On Wood St, unsupposing Wood St for a brief moment there exists a conjunction of two experiences of time, history and our place within it.

Both revolve around dumb objects. Objects in themselves arguably nothing more than the material which composes them. Nothing more than the whatever banding of atoms determines them to be.

Starting with a very earthly object, an LP, in particular The Beatles ‘The White Album’. Under the title ‘We Buy White Albums’  artist Rutherford Chang has been endeavouring to collect all numbered copies of The White Album. For Chang the famous white sleeve is a void which the concerns and personal history of whoever possessed it can expand into.

So you get exotic drawings, forgotten names neatly sitting in corners patiently waiting for identification and reunion. You also get a series of objects in various states of decay. Flick through the copies and each one is corrupted by its own existence. Each is its own maker within an individual journey in entropy.

Drifting through sleeve after sleeve, which can get repetitive, you do begin to think about the need for collecting. Is this need to collect some kind of attempt to keep entropy at bay? To halt or slow down the passage of time, by gathering object which hold residual histories.

Or is it simply something to do?    
                                                                                              
Objects with residual history also exist a little further down Wood St. Three meteorites’ sit patience on three brown modular plastic chairs. They can afford to be patient they’ve been around for a long time.

This is Beginnings by AKRA group part of Axolotl at Model. The aforementioned trio of space rocks and earth chairs sits in a group around a humming amp. Partly shielded by an old cinema screen, again objects imparted with historical residue.

The main focus is the meteorites; to experience Beginnings you select a meteorite don headphone and sinister black hood. Already under way is the narrative of the lump you hold in your hand. As the soft LIverpudlian accent intones this narrative, which for me starts somewhere out in space, heading towards, away from a familiar blue planet.

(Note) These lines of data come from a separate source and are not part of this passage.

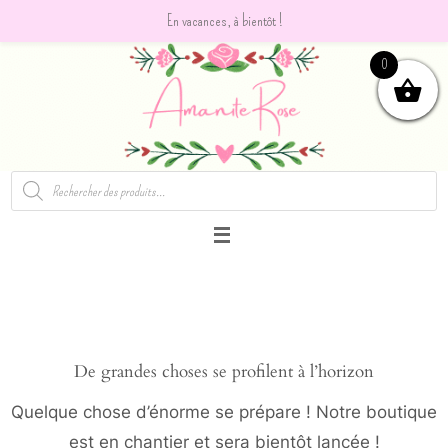
En vacances, à bientôt !
Passer
0
vers
le
contenu
Recherche
de
produits
De grandes choses se profilent à l’horizon
Quelque chose d’énorme se prépare ! Notre boutique
est en chantier et sera bientôt lancée !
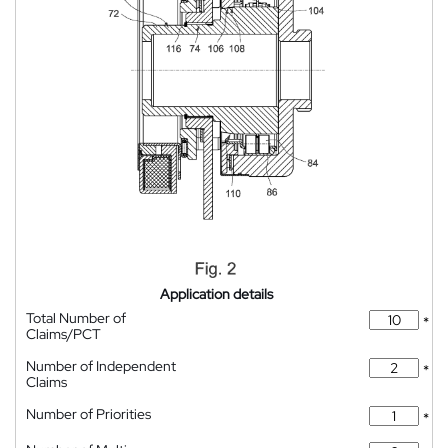
Application details
Total Number of
*
Claims/PCT
Number of Independent
*
Claims
Number of Priorities
*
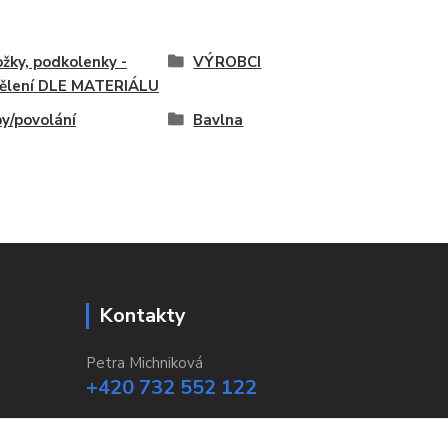
žky, podkolenky -
VÝROBCI
ělení DLE MATERIÁLU
y/povolání
Bavlna
Kontakty
Petra Michniková
+420 732 552 122
info@ponozky.online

I begin to spin off connections, one of them being Charles and Ray Eames treatise on our place in the universe Powers of Ten. Of course all of this doesn’t matter to the space rock, it just is. All the poetry and astonishment comes from us, the humans. Due to our placement, out temporary placement, in the universe we create a sense of wonder; we attempt to come to terms with the incredible odds of our existence.

We do that do projecting some immense ideas onto the things that make up the world. Whether those object be record sleeves or things that fall from the sky. In pursuit to comprehend our place here and now.